Whenever the string "from" turns up in a line below, that line should be copied.

====================

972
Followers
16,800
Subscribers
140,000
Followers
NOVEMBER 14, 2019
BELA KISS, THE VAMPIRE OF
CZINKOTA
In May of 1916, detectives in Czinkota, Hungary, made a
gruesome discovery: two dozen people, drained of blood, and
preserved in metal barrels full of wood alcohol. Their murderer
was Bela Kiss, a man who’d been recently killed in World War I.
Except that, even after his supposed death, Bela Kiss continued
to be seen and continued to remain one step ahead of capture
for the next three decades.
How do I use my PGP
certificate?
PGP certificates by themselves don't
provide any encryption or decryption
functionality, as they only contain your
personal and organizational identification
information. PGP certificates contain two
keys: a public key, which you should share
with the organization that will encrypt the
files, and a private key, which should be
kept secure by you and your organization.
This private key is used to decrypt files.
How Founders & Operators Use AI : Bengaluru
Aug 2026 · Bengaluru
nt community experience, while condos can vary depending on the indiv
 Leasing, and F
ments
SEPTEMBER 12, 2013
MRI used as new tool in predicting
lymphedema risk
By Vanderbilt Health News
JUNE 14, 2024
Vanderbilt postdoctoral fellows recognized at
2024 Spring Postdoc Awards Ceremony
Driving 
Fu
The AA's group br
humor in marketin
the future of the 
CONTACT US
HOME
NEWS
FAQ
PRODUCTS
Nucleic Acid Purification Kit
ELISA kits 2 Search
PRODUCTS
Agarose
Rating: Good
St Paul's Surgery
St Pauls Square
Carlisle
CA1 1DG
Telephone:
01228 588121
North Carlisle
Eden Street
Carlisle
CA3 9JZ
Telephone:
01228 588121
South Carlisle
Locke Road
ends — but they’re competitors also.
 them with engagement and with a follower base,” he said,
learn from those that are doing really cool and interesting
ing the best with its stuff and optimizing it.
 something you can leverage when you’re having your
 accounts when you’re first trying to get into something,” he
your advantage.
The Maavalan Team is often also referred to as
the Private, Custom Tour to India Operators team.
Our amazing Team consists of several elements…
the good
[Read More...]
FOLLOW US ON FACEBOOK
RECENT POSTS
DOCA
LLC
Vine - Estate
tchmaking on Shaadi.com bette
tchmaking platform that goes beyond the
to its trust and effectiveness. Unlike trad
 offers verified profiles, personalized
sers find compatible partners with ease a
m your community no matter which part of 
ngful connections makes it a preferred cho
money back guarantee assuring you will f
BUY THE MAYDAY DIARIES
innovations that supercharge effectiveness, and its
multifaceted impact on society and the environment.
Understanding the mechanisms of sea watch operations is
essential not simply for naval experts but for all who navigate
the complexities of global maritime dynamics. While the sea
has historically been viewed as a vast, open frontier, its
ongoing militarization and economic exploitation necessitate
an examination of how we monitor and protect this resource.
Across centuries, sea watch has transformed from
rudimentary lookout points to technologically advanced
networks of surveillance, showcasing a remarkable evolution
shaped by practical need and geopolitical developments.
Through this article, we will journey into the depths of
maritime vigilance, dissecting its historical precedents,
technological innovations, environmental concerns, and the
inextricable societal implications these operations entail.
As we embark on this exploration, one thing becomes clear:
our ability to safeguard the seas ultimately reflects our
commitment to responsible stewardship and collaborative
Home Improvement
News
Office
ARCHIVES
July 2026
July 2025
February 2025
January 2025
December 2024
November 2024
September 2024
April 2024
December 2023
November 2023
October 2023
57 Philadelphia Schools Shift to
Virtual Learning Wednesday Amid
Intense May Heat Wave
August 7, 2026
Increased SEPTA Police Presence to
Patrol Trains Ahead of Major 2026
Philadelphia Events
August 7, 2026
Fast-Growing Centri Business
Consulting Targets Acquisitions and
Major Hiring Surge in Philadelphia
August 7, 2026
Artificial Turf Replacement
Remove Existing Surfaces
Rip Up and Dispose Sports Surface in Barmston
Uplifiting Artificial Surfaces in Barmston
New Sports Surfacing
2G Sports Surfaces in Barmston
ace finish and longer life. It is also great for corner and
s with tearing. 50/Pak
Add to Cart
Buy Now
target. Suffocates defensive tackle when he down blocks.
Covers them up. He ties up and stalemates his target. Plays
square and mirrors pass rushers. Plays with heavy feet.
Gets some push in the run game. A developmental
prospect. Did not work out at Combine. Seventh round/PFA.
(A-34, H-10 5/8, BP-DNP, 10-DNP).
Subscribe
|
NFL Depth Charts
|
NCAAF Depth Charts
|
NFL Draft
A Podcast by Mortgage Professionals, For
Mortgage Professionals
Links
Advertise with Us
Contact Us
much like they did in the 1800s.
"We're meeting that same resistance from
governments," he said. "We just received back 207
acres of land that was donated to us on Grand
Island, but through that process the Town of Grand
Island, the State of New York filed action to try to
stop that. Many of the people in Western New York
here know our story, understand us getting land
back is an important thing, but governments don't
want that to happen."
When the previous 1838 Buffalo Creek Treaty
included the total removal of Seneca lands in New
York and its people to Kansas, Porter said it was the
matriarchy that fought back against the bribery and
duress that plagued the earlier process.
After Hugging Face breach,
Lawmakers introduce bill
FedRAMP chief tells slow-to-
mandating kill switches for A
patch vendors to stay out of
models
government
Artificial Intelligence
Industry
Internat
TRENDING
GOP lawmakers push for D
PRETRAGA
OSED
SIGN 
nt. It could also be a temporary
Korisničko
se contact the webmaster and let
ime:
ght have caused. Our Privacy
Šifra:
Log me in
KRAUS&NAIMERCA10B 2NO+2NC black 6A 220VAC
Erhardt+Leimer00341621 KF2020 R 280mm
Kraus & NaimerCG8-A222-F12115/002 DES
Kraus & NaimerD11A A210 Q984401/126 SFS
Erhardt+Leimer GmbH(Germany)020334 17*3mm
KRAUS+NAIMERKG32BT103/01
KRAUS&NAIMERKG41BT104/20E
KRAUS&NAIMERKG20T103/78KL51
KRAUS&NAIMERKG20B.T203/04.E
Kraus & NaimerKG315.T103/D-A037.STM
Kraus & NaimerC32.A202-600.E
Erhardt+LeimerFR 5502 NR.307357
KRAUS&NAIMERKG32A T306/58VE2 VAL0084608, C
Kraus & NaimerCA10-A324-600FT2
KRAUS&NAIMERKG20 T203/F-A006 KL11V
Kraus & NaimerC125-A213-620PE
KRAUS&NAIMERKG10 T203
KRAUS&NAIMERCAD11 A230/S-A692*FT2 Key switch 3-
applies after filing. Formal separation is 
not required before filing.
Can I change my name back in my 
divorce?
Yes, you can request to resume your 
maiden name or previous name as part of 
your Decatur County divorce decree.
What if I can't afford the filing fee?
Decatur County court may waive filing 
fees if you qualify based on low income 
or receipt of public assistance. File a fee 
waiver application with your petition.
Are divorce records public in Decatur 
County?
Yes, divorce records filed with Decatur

====================

Task response
learn from those that are doing really cool and interesting
Across centuries, sea watch has transformed from
"We're meeting that same resistance from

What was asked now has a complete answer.